[Recorded data]
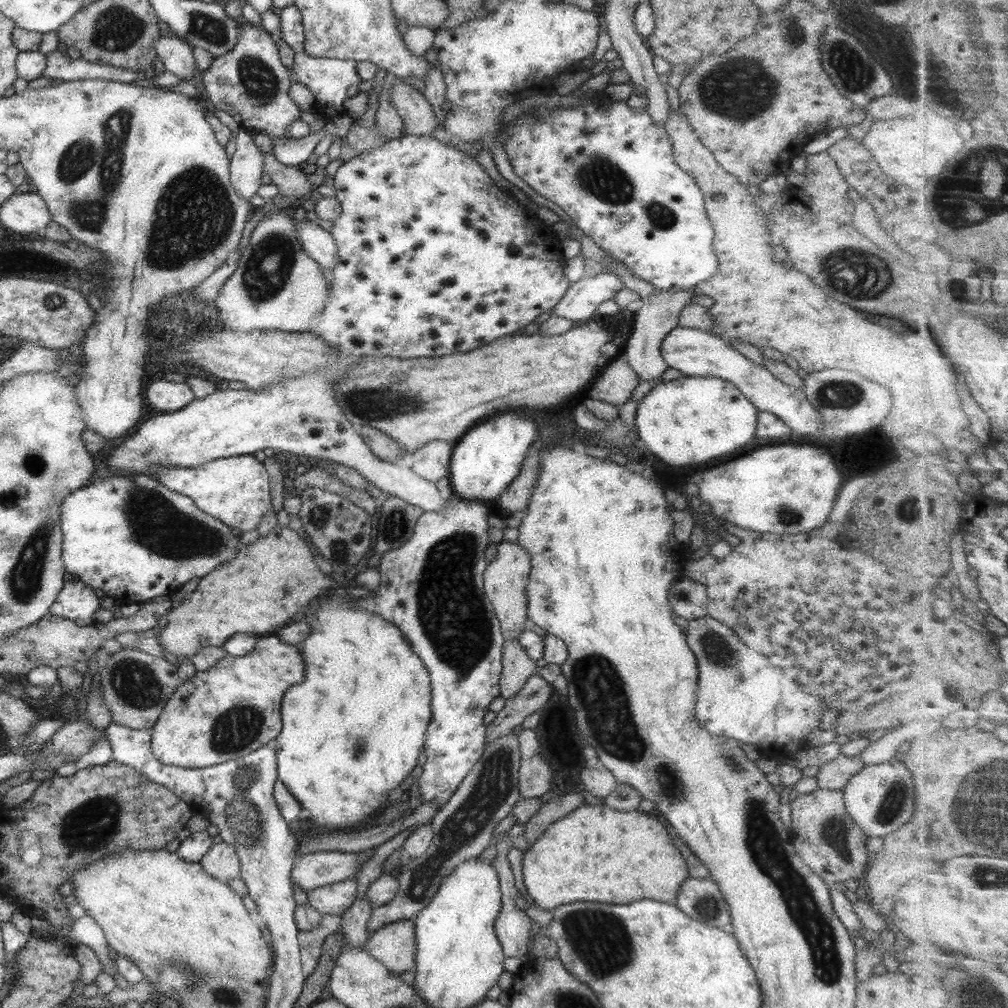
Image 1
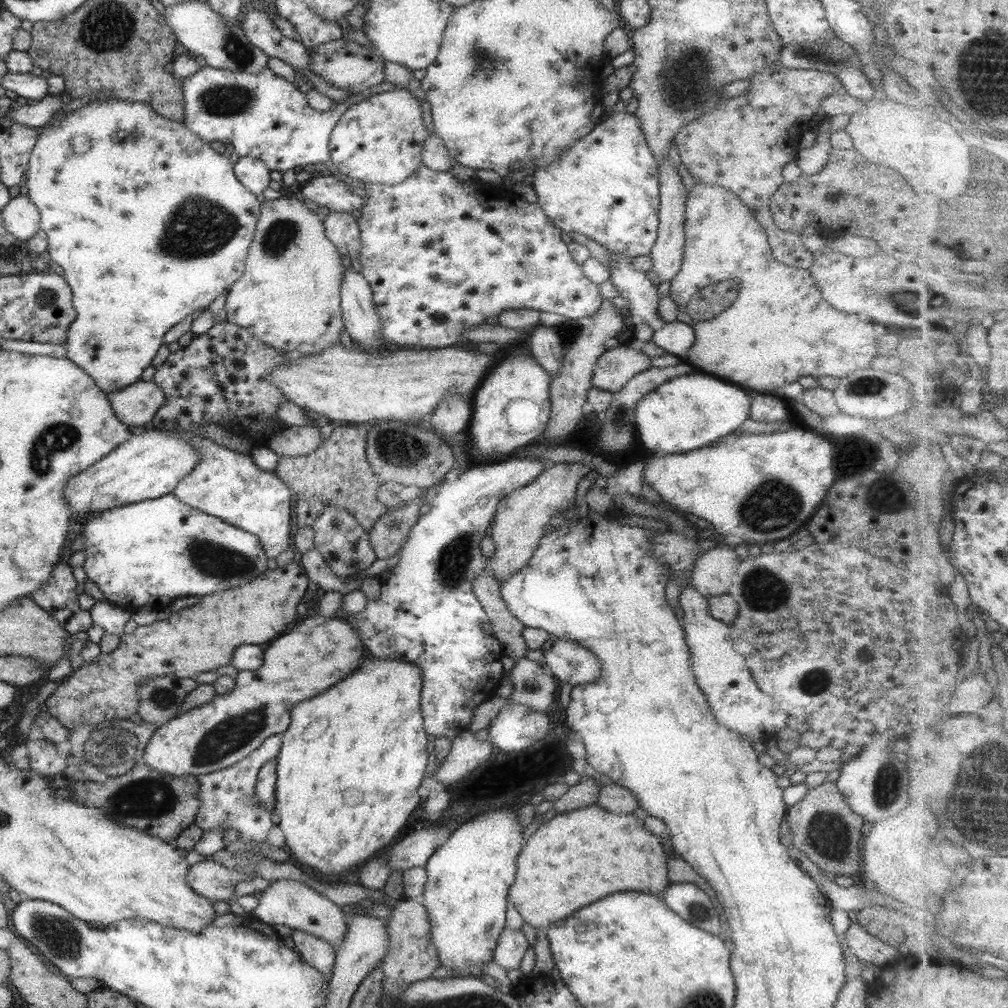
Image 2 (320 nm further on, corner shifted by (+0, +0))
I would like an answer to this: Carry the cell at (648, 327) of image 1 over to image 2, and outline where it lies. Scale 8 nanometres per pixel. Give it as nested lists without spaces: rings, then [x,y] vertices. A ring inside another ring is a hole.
[[[664,158],[657,164],[658,178],[658,223],[656,237],[648,254],[651,258],[651,270],[657,274],[659,283],[672,279],[679,270],[684,255],[684,208],[686,201],[685,187],[679,175],[671,166],[671,162]]]

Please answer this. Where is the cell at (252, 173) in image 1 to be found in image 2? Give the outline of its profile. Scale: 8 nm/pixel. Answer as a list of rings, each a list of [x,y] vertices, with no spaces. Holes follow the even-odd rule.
[[[251,156],[239,157],[234,163],[235,179],[254,195],[268,190],[269,172],[263,161]]]

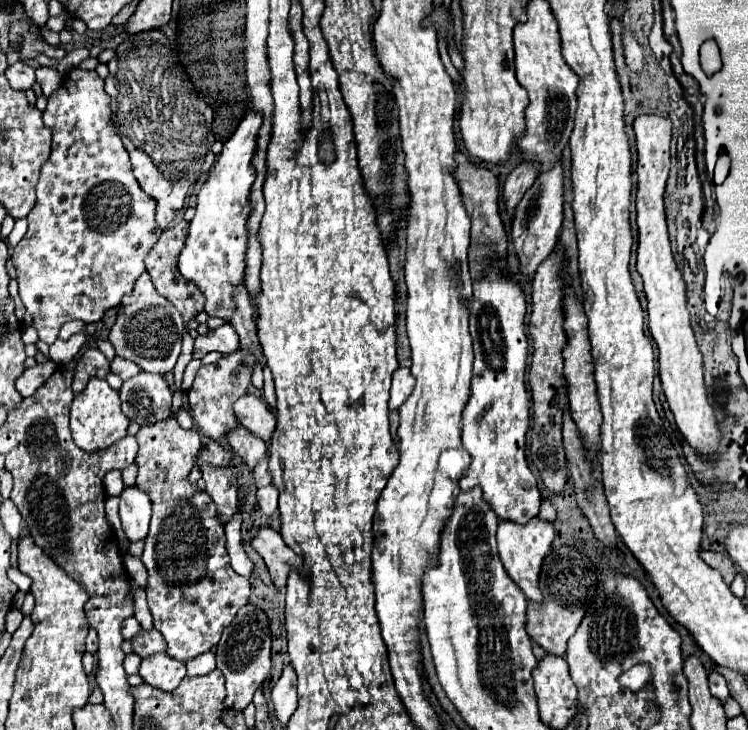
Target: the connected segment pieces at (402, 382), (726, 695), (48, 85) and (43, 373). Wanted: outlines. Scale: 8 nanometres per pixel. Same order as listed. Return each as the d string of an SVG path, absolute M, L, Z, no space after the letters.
M399 367L393 373L393 385L391 385L391 399L389 399L389 407L397 409L401 407L401 403L405 403L405 399L411 395L413 391L413 375L407 367Z
M711 671L709 673L709 689L711 689L711 695L717 697L723 705L727 699L731 699L731 693L729 693L729 687L725 683L725 677L717 671Z
M37 67L35 75L37 75L37 83L41 85L45 97L49 97L61 85L61 73L53 67Z
M51 359L41 363L41 365L35 365L31 369L25 369L23 375L15 383L21 397L31 397L41 387L41 383L45 383L53 375L55 369L57 369L57 363L53 363Z

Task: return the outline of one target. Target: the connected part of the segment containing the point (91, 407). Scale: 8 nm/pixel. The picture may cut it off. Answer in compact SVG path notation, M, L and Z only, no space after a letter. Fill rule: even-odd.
M91 379L85 391L81 391L81 395L75 395L71 405L71 433L73 441L83 451L99 451L117 443L127 435L127 427L129 419L125 419L125 415L121 413L119 393L111 389L105 379Z

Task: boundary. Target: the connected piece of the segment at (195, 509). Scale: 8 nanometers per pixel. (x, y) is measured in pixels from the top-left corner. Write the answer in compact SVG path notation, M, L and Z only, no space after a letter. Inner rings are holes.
M167 417L153 425L143 425L135 439L139 443L137 485L145 489L153 501L151 527L149 535L145 537L145 549L141 555L141 561L149 571L145 589L147 603L155 629L161 631L167 641L167 655L185 663L219 643L221 631L233 621L239 607L247 603L251 585L245 577L237 575L229 563L229 555L225 551L225 531L215 519L217 509L213 507L213 501L209 501L203 491L187 481L187 475L193 469L193 455L197 455L201 449L199 433L195 429L185 431L175 417Z

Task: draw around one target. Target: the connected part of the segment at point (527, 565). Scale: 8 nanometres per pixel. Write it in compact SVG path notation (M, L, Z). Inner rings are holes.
M539 517L529 519L527 523L515 523L515 521L499 521L497 527L497 549L499 549L499 557L509 573L509 577L521 587L521 591L525 593L527 599L531 601L541 601L541 591L539 591L539 571L541 571L541 563L543 557L549 553L551 541L555 537L553 525L549 521L543 521Z

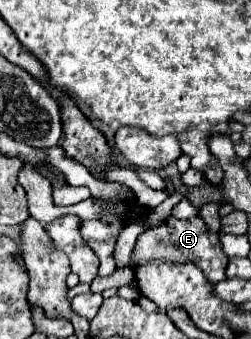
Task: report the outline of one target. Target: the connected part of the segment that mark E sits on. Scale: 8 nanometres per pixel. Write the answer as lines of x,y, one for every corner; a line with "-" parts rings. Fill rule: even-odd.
168,217
164,225
144,231
138,237
138,243
136,243
136,249
132,255
132,267
138,267
150,259
166,259
166,261
174,261
174,263
192,261
204,271
204,275
208,277
210,283
220,283
226,279
228,257
222,251
220,235
216,231
210,231
200,217
190,217
190,219

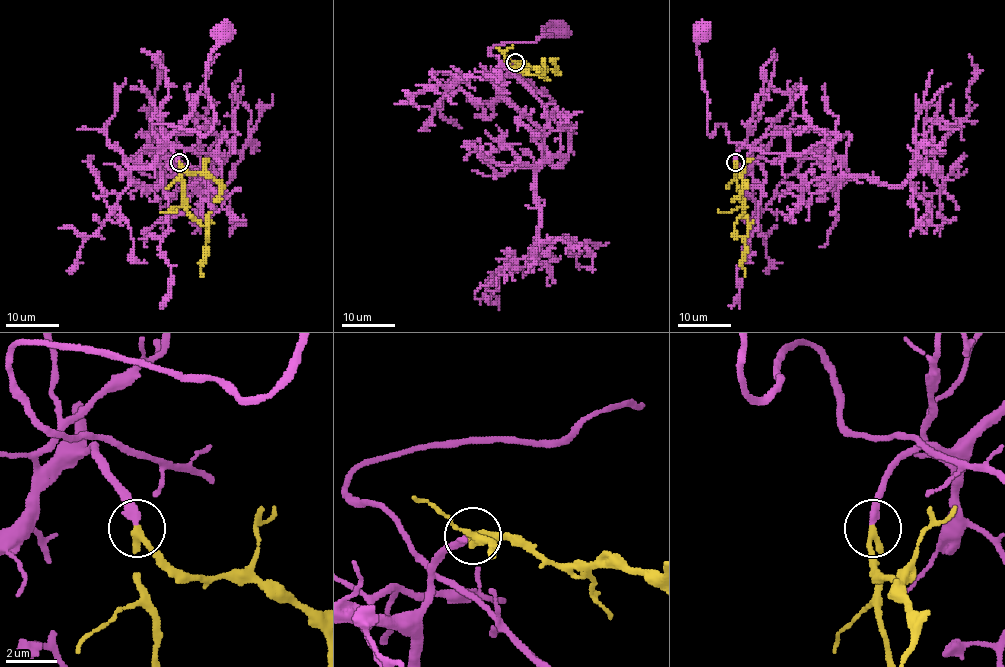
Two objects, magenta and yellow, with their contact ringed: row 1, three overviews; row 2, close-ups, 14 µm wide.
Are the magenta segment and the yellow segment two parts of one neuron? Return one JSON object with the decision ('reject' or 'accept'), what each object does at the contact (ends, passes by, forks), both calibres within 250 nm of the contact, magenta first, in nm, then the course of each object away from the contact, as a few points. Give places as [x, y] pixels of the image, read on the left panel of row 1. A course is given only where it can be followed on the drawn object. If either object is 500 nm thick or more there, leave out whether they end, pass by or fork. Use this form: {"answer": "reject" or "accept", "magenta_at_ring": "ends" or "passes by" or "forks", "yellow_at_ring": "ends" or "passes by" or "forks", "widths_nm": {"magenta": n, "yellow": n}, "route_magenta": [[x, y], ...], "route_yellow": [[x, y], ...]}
{"answer": "accept", "magenta_at_ring": "ends", "yellow_at_ring": "ends", "widths_nm": {"magenta": 320, "yellow": 340}, "route_magenta": [[180, 162], [153, 126], [163, 123], [202, 135], [210, 130], [214, 110], [206, 70], [220, 32]], "route_yellow": [[180, 162], [186, 210], [209, 230], [201, 277]]}

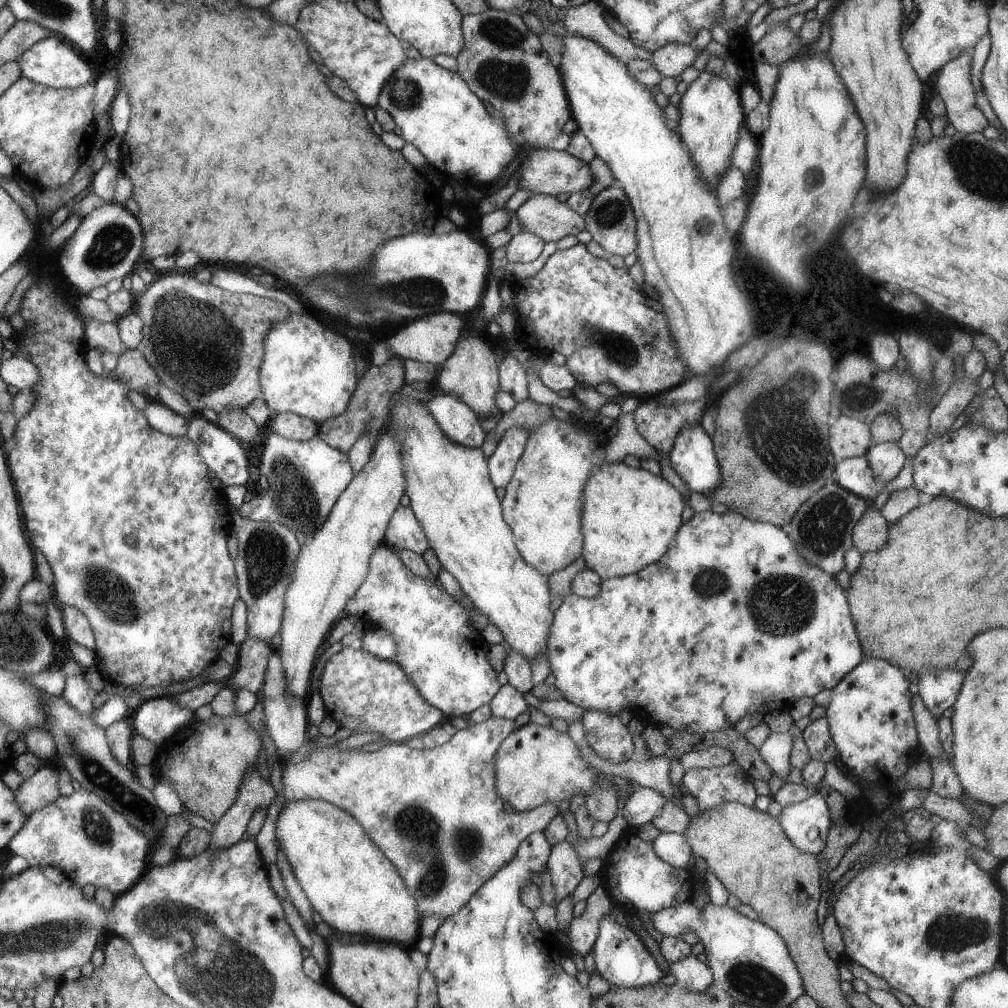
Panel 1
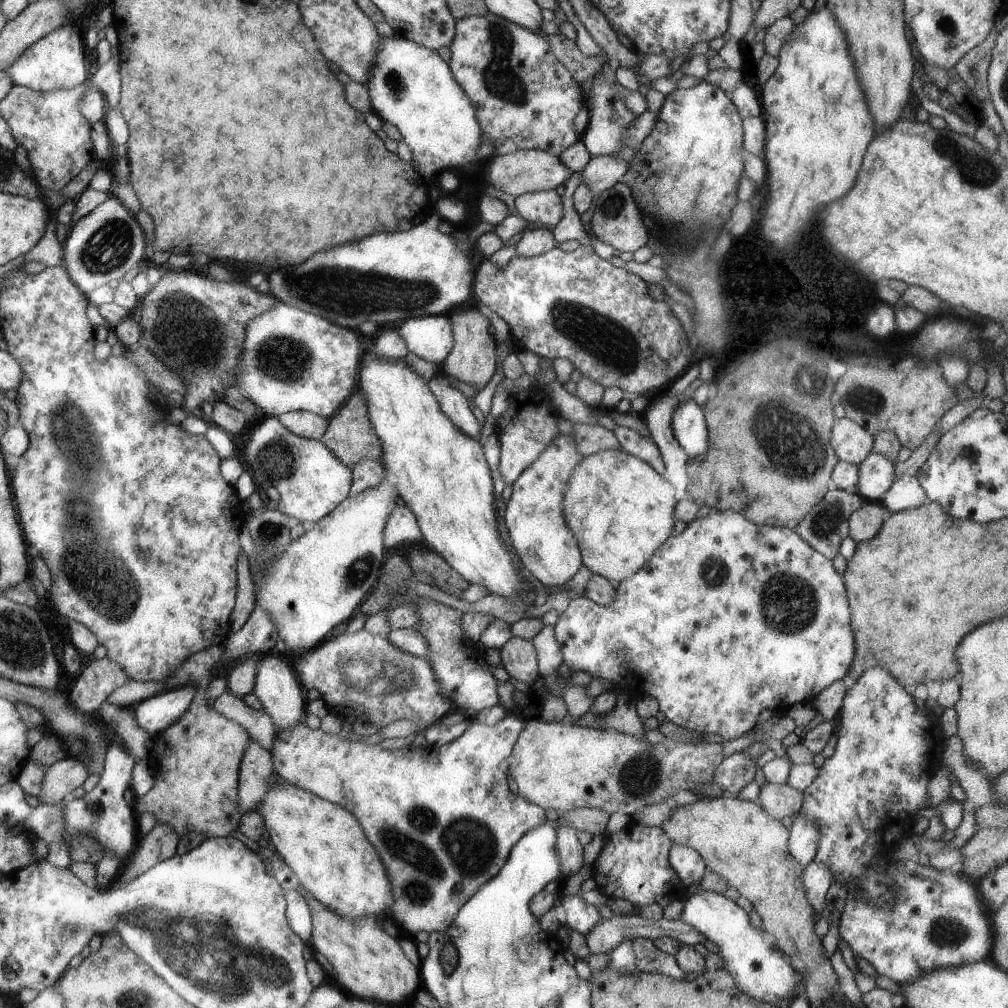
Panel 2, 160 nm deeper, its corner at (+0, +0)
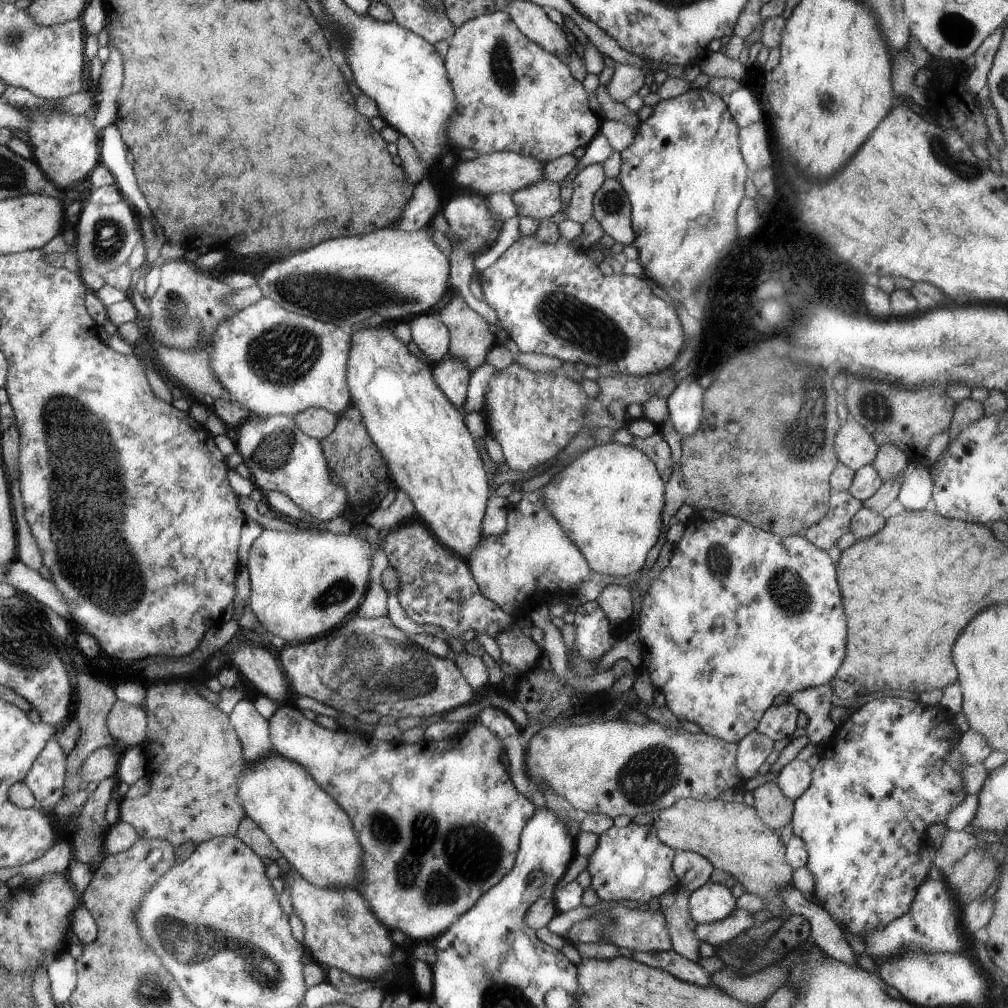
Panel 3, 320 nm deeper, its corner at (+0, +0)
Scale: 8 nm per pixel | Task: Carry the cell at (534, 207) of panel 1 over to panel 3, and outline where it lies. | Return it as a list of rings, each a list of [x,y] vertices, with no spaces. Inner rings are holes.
[[[542,179],[540,182],[514,191],[514,194],[511,194],[511,197],[516,205],[517,214],[519,216],[531,216],[533,219],[539,221],[548,220],[562,208],[560,185],[558,185],[557,182],[546,179]]]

> **Task brief**
Of all the lines above, tally those with the word "deeper". Write the total only.

> **Solution for this problem**
2